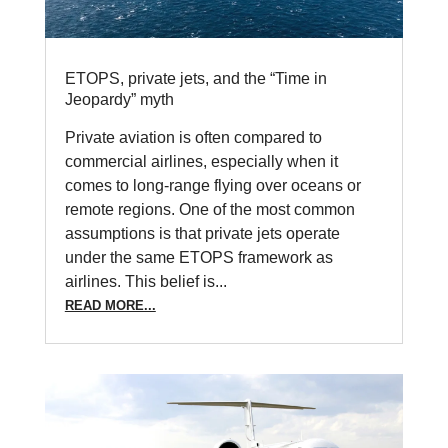
ETOPS, private jets, and the “Time in
Jeopardy” myth
Private aviation is often compared to
commercial airlines, especially when it
comes to long-range flying over oceans or
remote regions. One of the most common
assumptions is that private jets operate
under the same ETOPS framework as
airlines. This belief is...
READ MORE...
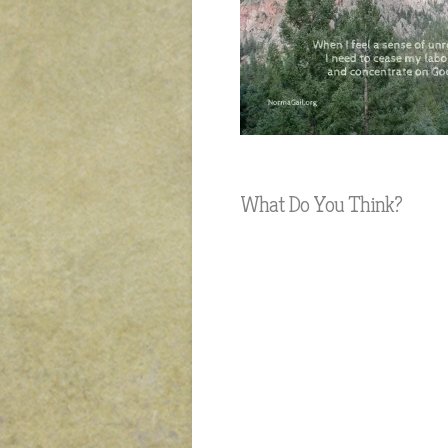
What Do You Think?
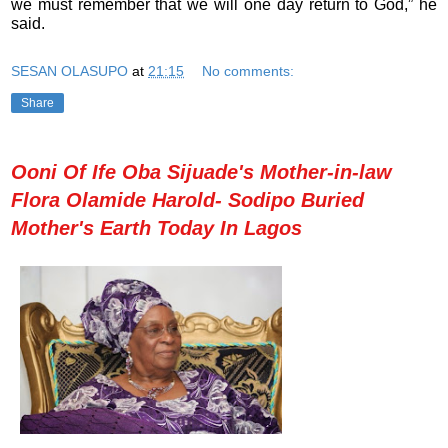
we must remember that we will one day return to God,” he
said.
SESAN OLASUPO
at
21:15
No comments:
Share
Ooni Of Ife Oba Sijuade's Mother-in-law
Flora Olamide Harold- Sodipo Buried
Mother's Earth Today In Lagos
--------------------------------
▶ WRITTEN TASK:
Copy every line of text from the data above word for word, leaving out the pictures.

▶ RESPONSE:
ETOPS, private jets, and the “Time in
Jeopardy” myth
Private aviation is often compared to
commercial airlines, especially when it
comes to long-range flying over oceans or
remote regions. One of the most common
assumptions is that private jets operate
under the same ETOPS framework as
airlines. This belief is...
READ MORE...
What Do You Think?
we must remember that we will one day return to God,” he
said.
SESAN OLASUPO
at
21:15
No comments:
Share
Ooni Of Ife Oba Sijuade's Mother-in-law
Flora Olamide Harold- Sodipo Buried
Mother's Earth Today In Lagos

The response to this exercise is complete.